» KUTIPAN DOKUMEN

----------------

Bahtsul Masail

Hukum Haji dengan Uang Hasil Kredit yang Pelunasannya Diangsur

Sen, 13 Agustus 2018 | 04:00 WIB

Hukum Haji dengan Uang Hasil Kredit yang Pelunasannya Diangsur

Bagaimana status haji seseorang yang biaya hajinya didapat dari hasil uang kredit dan pelunasannya diangsur? (Foto ilustrasi: NU Online/Freepik)

Assalamu 'alaikum wr. wb.
Redaksi bahtsul masail NU Online, saya mau bertanya soal manasik yang didukung biaya penyelenggaraan ibadah haji (BPIH) hasil kredit seorang pegawai negeri yang dilunasi melalui potongan gajinya. Bagaimana status hajinya? Mohon penjelasan terkait ini. Terima kasih. Wassalamu 'alakum wr. wb. (Suhaimi/Jakarta Barat).
 
Jawaban
Assalamu ‘alaikum wr. wb.
Penanya dan pembaca yang budiman. Semoga Allah memberikan rahmat-Nya kepada kita semua. Haji merupakan ibadah wajib yang sangat mulia. Ibadah ini disebutkan secara khusus oleh Allah dalam Surat Ali Imran ayat 97.

----------------

» SEGMEN DATA
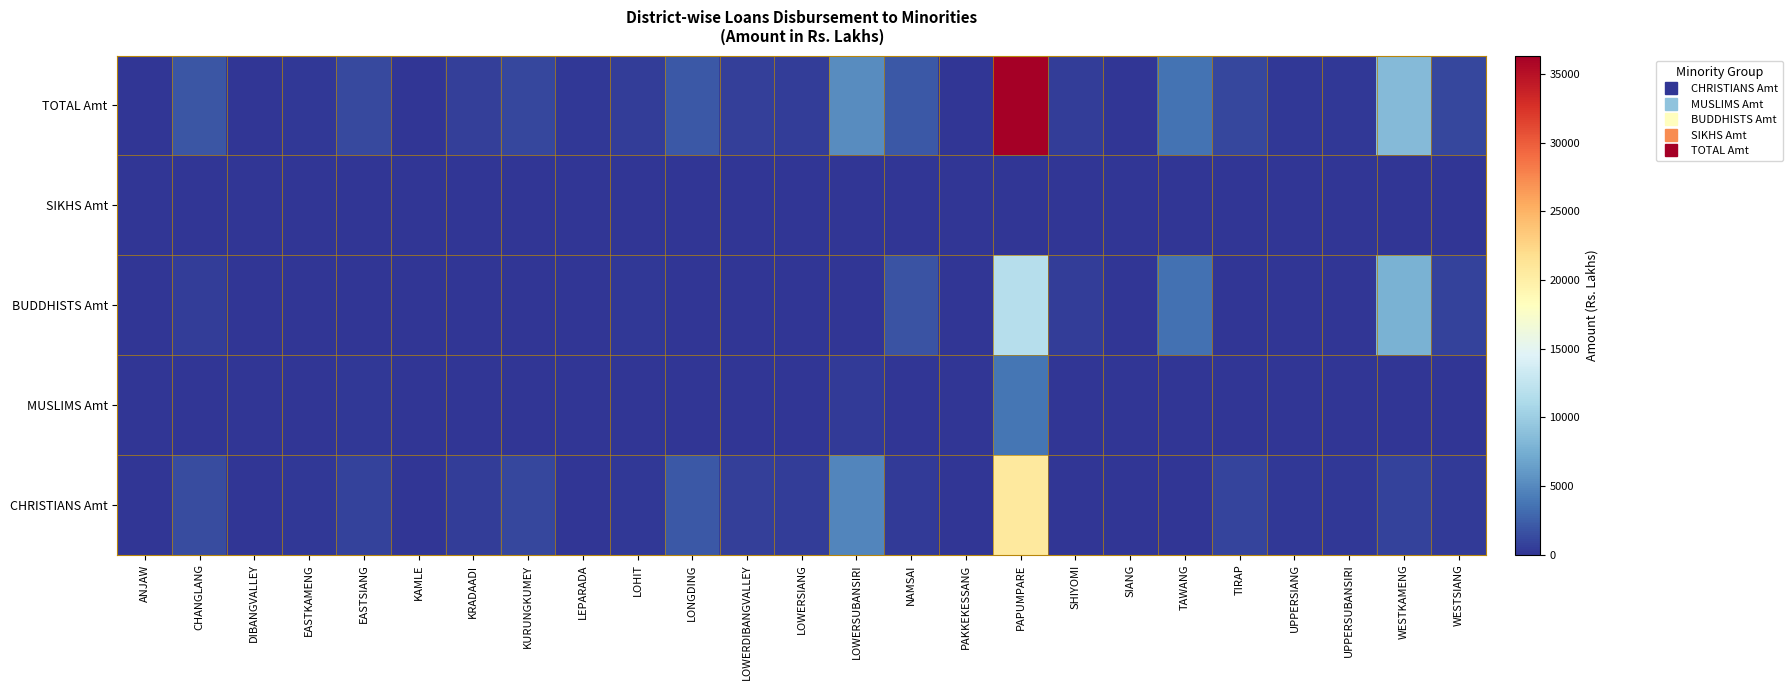

How many categories are shown in the chart?

25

----------------

» SOAL DAN TUGAS
1 > Dalam kutipan dokumen tentang haji dengan uang hasil kredit, bagaimana cara pegawai negeri itu melunasi kreditnya?
2 > Tentukan apakah setiap pernyataan berikut sesuai dengan kutipan dokumen tentang haji dengan uang hasil kredit: (a) Penanya berasal dari Jakarta Barat. (b) Jawaban menyebut haji sebagai ibadah sunah. (c) Ibadah haji disebut secara khusus dalam Surat Al-Baqarah.
3 > Lanjutkan kutipan dokumen tentang hukum haji dengan uang hasil kredit, mulai dari kalimat terakhirnya.
Baris-baris data tidak diperlukan untuk mengerjakan tugas.

» JAWABAN BERURUTAN
1 > Kreditnya dilunasi melalui potongan gajinya.

2 >
(a) Ya: "(Suhaimi/Jakarta Barat)".
(b) Tidak: "Haji merupakan ibadah wajib yang sangat mulia."
(c) Tidak: "Ibadah ini disebutkan secara khusus oleh Allah dalam Surat Ali Imran ayat 97."

3 >
وَلِلَّهِ عَلَى النَّاسِ حِجُّ الْبَيْتِ مَنِ اسْتَطَاعَ إِلَيْهِ سَبِيلًا ۚ وَمَنْ كَفَرَ فَإِنَّ اللَّهَ غَنِيٌّ عَنِ الْعَالَمِينَ
 
Artinya, “Mengerjakan haji adalah kewajiban manusia terhadap Allah, yaitu (bagi) orang yang sanggup mengadakan perjalanan ke Baitullah. Barangsiapa mengingkari (kewajiban haji), maka sesungguhnya Allah Maha Kaya (tidak memerlukan sesuatu) dari semesta alam,” (Ali Imran ayat 97).
 
Dari ayat ini, ulama memahami bahwa haji adalah ibadah wajib bagi umat Islam. Hanya saja kewajiban haji ini berlaku bagi mereka yang mampu baik secara fisik maupun finansial.
 
Lalu bagaimana dengan ibadah haji orang yang meminjam uang pihak lain dengan jumlah tertentu untuk kepentingan BPIH yang pelunasannya diangsur melalui potongan gajinya?
 
Ulama memahami Surat Ali Imran ayat 97 sebagai dalil kewajiban haji bagi yang mampu salah satu sisinya adalah mampu secara keuangan. Sedangkan mereka yang tidak memiliki kemampuan tidak terkena kewajiban haji.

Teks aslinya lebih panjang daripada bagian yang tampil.